THE PROBLEM
Every record below is to be retyped exactly, with any pictures left out.

INFORMATION GIVEN
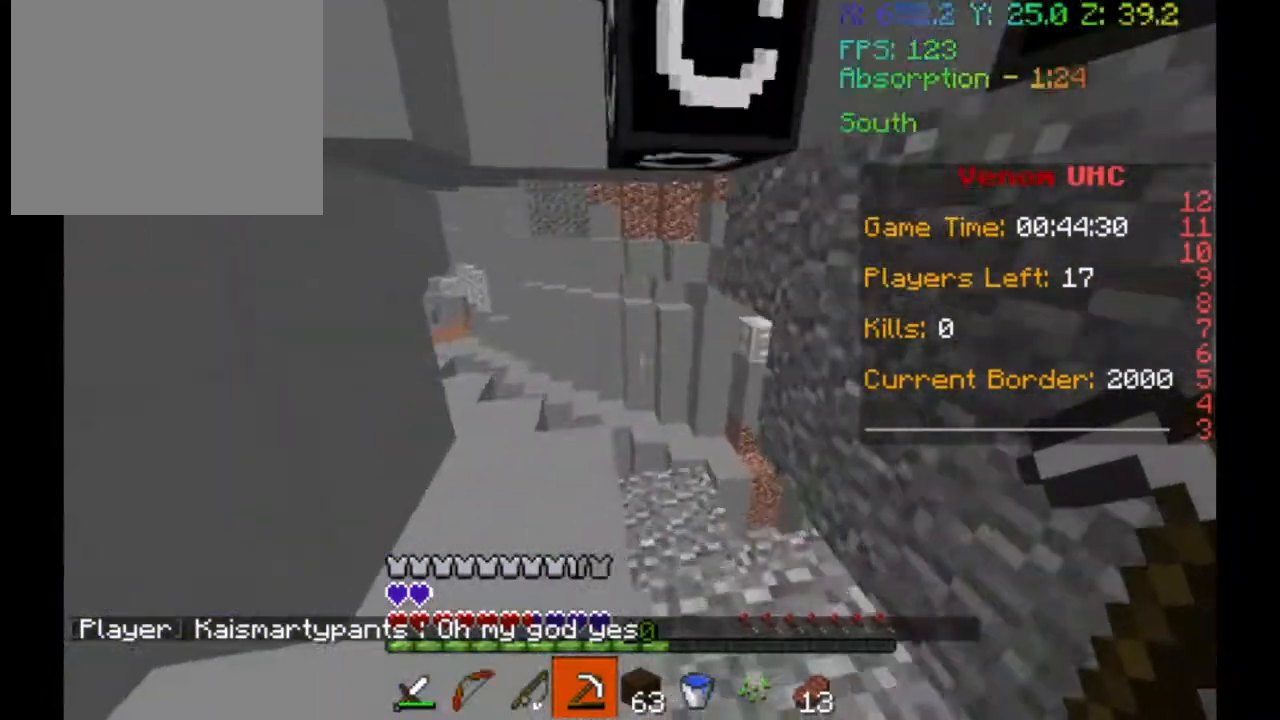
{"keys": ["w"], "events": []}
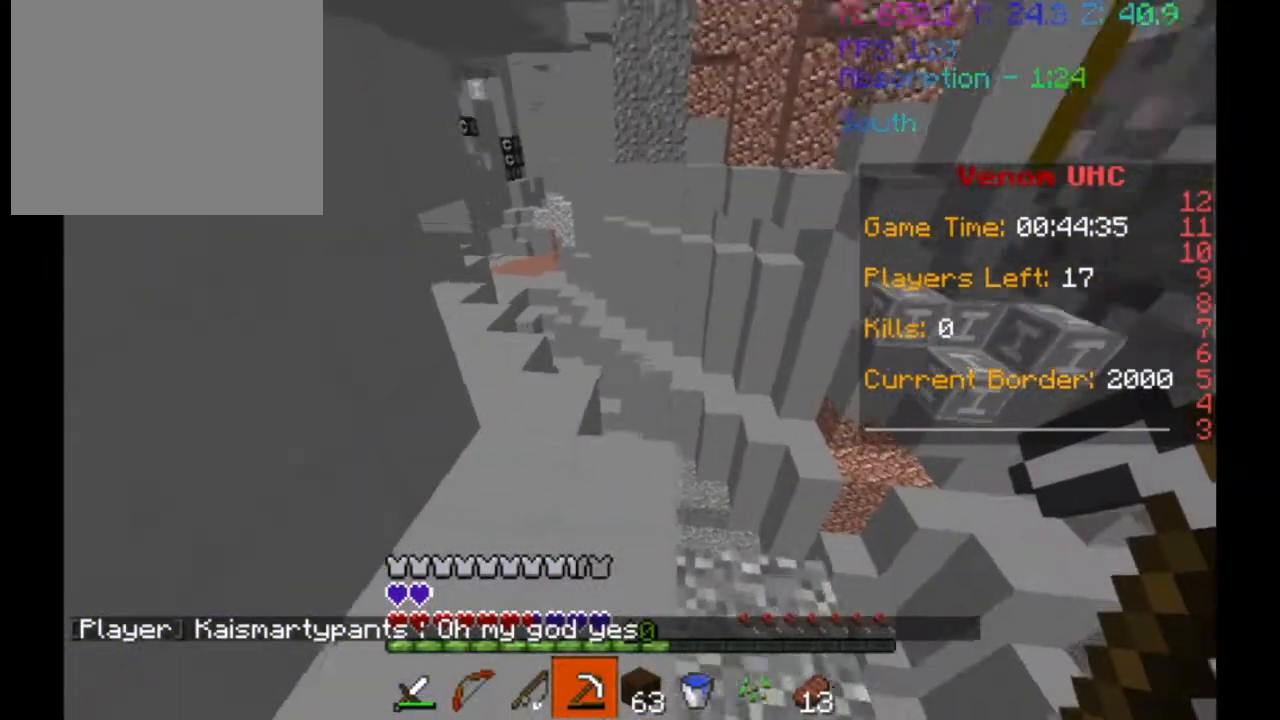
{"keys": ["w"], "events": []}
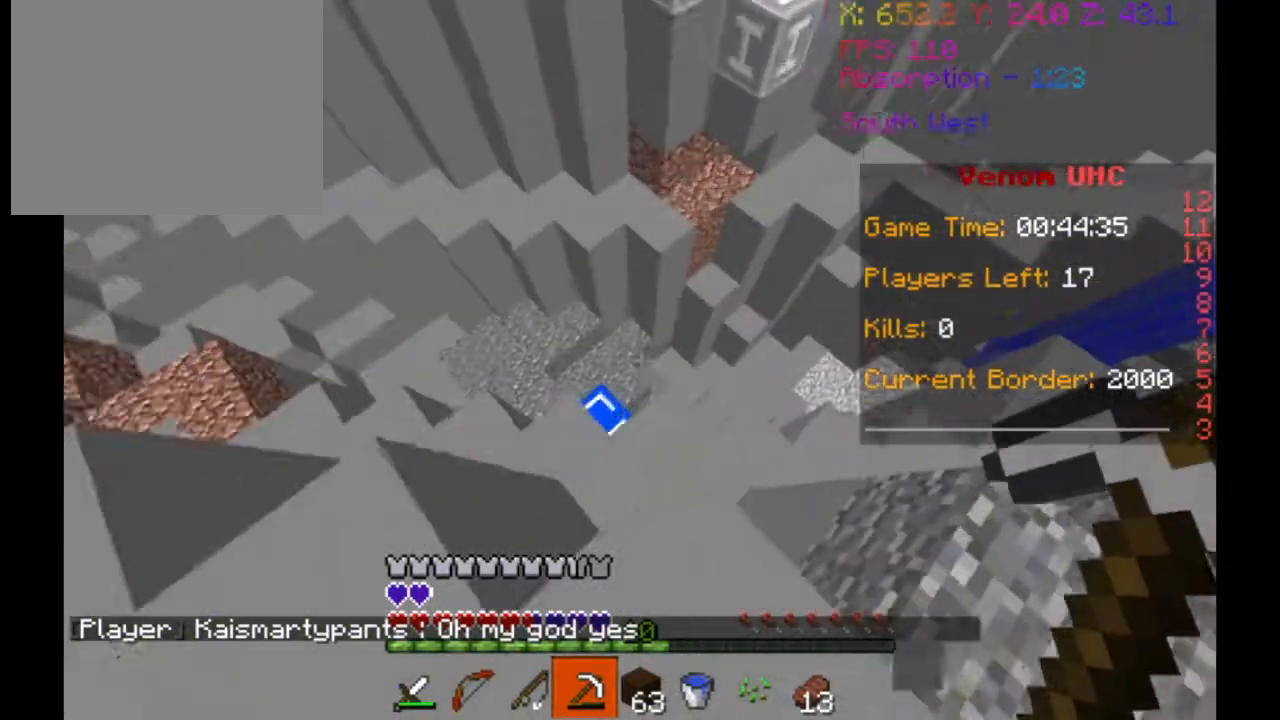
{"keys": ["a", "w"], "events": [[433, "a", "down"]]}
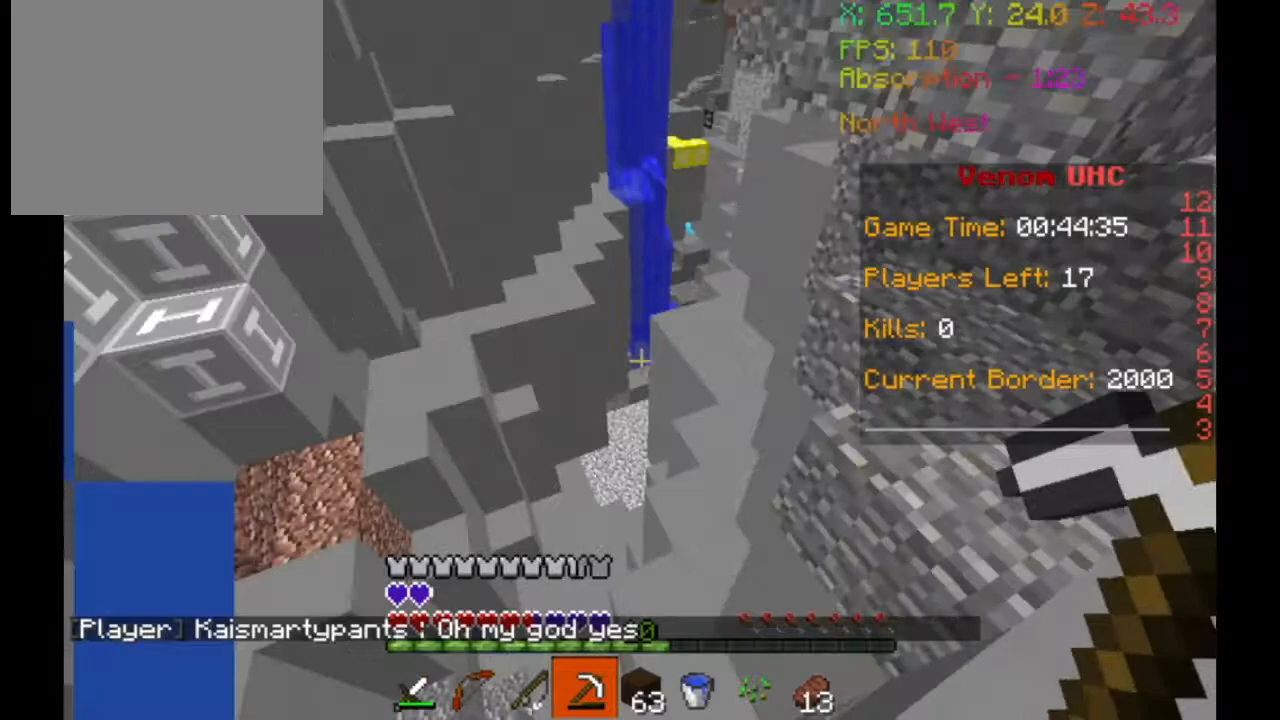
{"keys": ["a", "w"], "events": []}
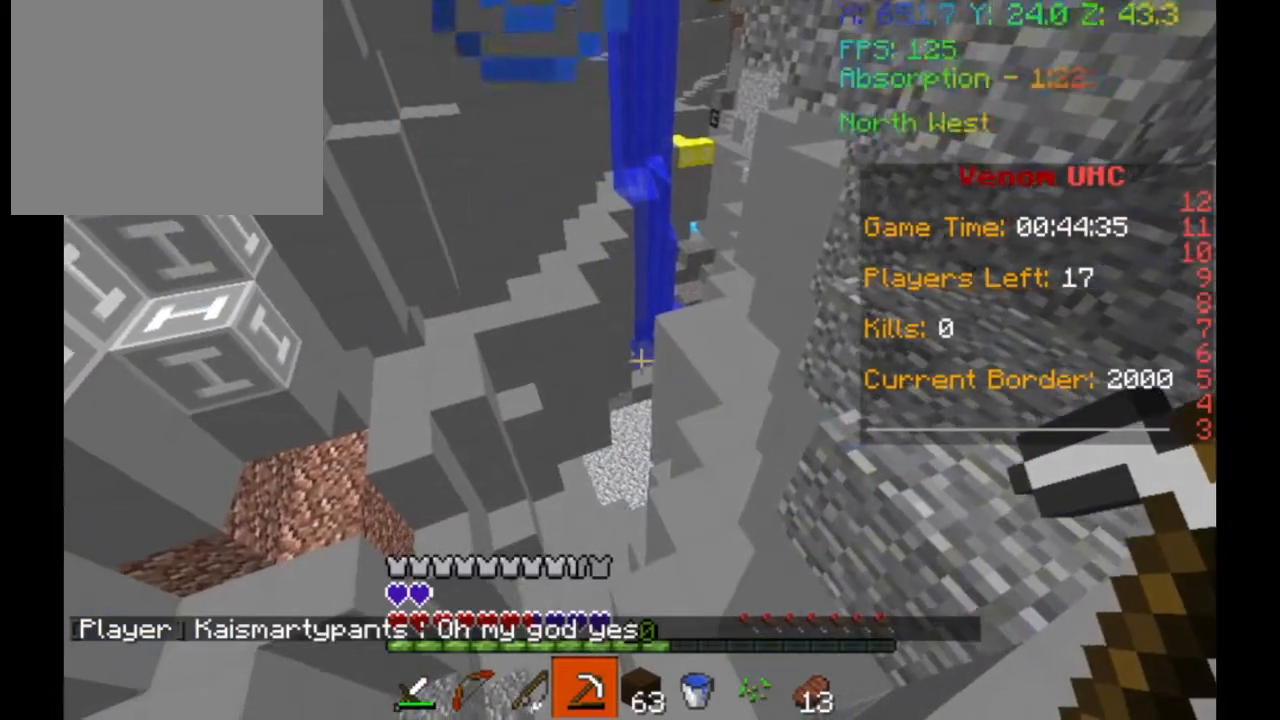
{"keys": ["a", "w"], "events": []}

ANSWER BELOW
{"keys": ["w"], "events": []}
{"keys": ["w"], "events": []}
{"keys": ["a", "w"], "events": [[433, "a", "down"]]}
{"keys": ["a", "w"], "events": []}
{"keys": ["a", "w"], "events": []}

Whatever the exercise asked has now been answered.